I am a new learner and have been trying to make some easy phrases to learn, but was wondering if there is a translation for the word "the". I tried doing a search but couldn't find anything, but I could have used the wrong key words or something. Any help would be greatly appreciated.

~ Eywa ngahu.

Tìlu

Na'vi doesn't have the words for a, an, or the. It's typically just read into the sentence. Such as oel yolom mautiti - I ate a/the fruit.
Though you can use the affix - meaning this or tsa- meaning that to be more specific. :)

Mech

There is a number of human/real languages that don't possess an article. Latin is/was one of them. Domus means either "a house" or "the house". Same is with Na'vi utral. There is some ambiguity but the language can survive it :)

The fi- is a solution, if you definitely need to define a word. In real life the definite articles have been produced from the word for "this". For example since Latin didn't have an article, people were saying "ille domus" (this house), and then ille became the articles il, el, le etc. in Italian, Spanish and French that today mean "the" and not "this".

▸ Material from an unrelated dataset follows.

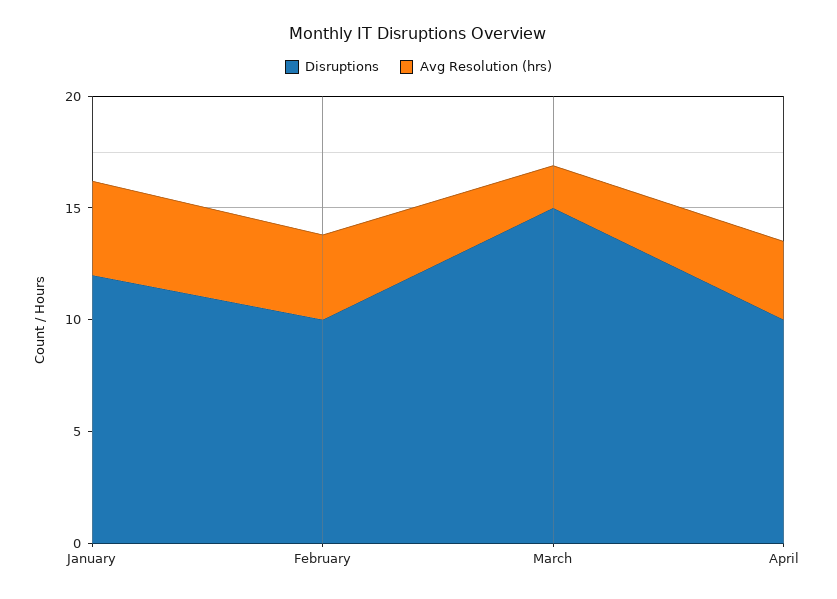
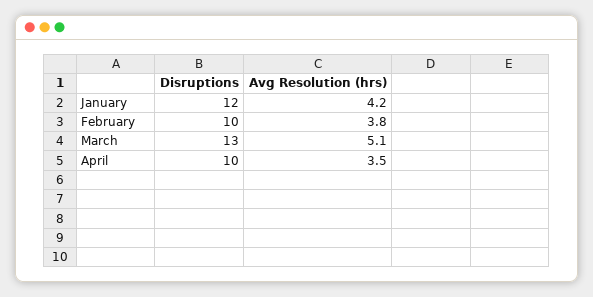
Disruptions, March: 15 -> 13
Avg Resolution (hrs), March: 2 -> 5.1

But Na'vi is still a language without articles, and fi- always means "this" and not "the". Sometimes it can be too specific for "the". For example, if you ate "the fruit", you can't say "I ate this fruit" because there is no fruit to refer to.

Blue Elf

A/an in English marks indefinite thing/person/object. In Na'vi we use -o suffix for this, what could work in some cases, but mostly it translates like some, not a/an:
utralo - some tree, ketuwongo - some alien etc.
Oe lu skxawng skxakep. Slä oe nerume mi.